Turn on the power and switch. The light likely won't come on (presumably it is daytime while you are working!), but most lights have a "test" switch on them that will turn them on regardless of motion or daylight. Verify that the light works and reset the test switch to a working position; again, most lights have a range of settings for how long the light will stay on after detecting motion. The sensitivity of the motion detector can be set as well, preventing the light from coming on as it detects passing car traffic or small animals.
A final suggestion; you might want to consider an LED bulb for your new light. Unlike CFL's they will operate in the cold (most motion sensor lights are installed outdoors) and will save a large amount of energy over the old incandescent bulbs. The price of these bulbs has come down considerably, making them a viable option.
Congratulations! You've installed your own motion sensor light, and without calling in an electrician to do a simple 15-minute job. It feels good, doesn't it, doing your own home improvement project rather than hiring it done?
The bracket for the new light had to be removed from the light before installing it.
Questions & Answers
Question: Why would a motion sensor light stay on?
Answer: If it is a new installation, it is likely wired incorrectly. If older, the sensor has most likely failed. These can fail in either the "on" or "off" position, and it sounds like it failed in the "on" position.
It is also possible that the adjustments have been changed; many sensors can be set to "on" so the light can be tested or checked.
© 2012 Dan Harmon
Dan Harmon (author) from Boise, Idaho on February 11, 2020:
It sounds like you have an ungrounded system. I say that because the light had no ground and you don't indicate that the box has a ground in it or that it was in a metal raceway system.

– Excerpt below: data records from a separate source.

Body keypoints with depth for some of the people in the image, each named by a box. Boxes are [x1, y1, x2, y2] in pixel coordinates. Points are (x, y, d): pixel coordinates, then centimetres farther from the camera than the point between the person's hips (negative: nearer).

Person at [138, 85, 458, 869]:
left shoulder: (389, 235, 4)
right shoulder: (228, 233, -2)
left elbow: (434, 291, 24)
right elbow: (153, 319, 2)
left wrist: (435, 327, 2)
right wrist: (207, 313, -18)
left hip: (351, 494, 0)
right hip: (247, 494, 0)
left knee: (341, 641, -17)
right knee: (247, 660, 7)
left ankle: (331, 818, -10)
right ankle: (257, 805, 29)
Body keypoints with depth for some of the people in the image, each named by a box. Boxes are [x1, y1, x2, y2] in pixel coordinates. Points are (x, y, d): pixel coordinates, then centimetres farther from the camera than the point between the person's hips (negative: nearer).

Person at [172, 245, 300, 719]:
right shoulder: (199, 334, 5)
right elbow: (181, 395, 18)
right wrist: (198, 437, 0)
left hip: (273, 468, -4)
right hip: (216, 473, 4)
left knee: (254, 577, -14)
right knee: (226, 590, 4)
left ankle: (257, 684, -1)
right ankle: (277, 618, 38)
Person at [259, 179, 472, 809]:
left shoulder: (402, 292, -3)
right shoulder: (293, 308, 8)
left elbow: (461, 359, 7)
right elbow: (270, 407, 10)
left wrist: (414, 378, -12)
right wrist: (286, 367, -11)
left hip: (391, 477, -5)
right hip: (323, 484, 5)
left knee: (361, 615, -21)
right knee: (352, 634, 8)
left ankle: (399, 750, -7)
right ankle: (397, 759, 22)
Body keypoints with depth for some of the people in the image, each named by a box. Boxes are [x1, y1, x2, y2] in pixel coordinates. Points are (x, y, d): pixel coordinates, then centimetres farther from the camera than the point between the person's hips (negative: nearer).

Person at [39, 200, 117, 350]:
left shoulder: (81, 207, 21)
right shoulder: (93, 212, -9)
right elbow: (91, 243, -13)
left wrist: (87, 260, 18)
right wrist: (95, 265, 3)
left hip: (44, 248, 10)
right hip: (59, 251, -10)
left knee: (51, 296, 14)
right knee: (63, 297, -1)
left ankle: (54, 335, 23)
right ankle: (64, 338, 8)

If it is, you may have a problem as some electronic devices, such as your motion sensor part, require a ground to function. This ties in with the non-contact voltage detector as well; these units often pick up static in the air and report a voltage where in reality there isn't anything approaching 120V. In fact, it is this feature that makes them virtually useless in trouble shooting florescent lights and ballasts. You might try hooking the light ground wire to the neutral; certainly not a preferred method but might help.
OhFrugal on February 11, 2020:
I am not a licensed electrician but a professor of Electrical and computer engineering and has all the required subject knowledge (not the day to day codes), tools and understanding of the needs on safety etc. I changed an outdoor flood light to a motion sensor LED light. The old fixture mounted to a junction box (as well the wires coming from the switch to the junction box) had only black and white wires (live and neural) and no ground wire (house built in the 1960's). The new fixture came with three wires: black, white and green / yellow (supposed to be ground) and a junction box mounting bracket with a ground screw on it. So, I connected the black and white to the wires from switch and the green / yellow wire from the LED fixture to the ground screw on the mounting bracket. I powered it on and first tested around the unit with a non-contact voltage sensor. The voltage sensor beeps near the motion sensor unit but not the two bulbs. I looked around the web to see if I am making any mistake as there is lot of confusion on grounding and their rules, but found none. I am just wondering if the unit is defective since the sensor beeps only near one of the three sub units (you know when the wires are connected and the units can rotate, something could have gone wrong -- I bought it from a mail order firm). Any thoughts you can give? I don't want a good unit to go to trash unnecessarily.
Kristen Howe from Northeast Ohio on September 16, 2015:
Great hub, Dan. It's so useful to have this hub for security measurements for your own home.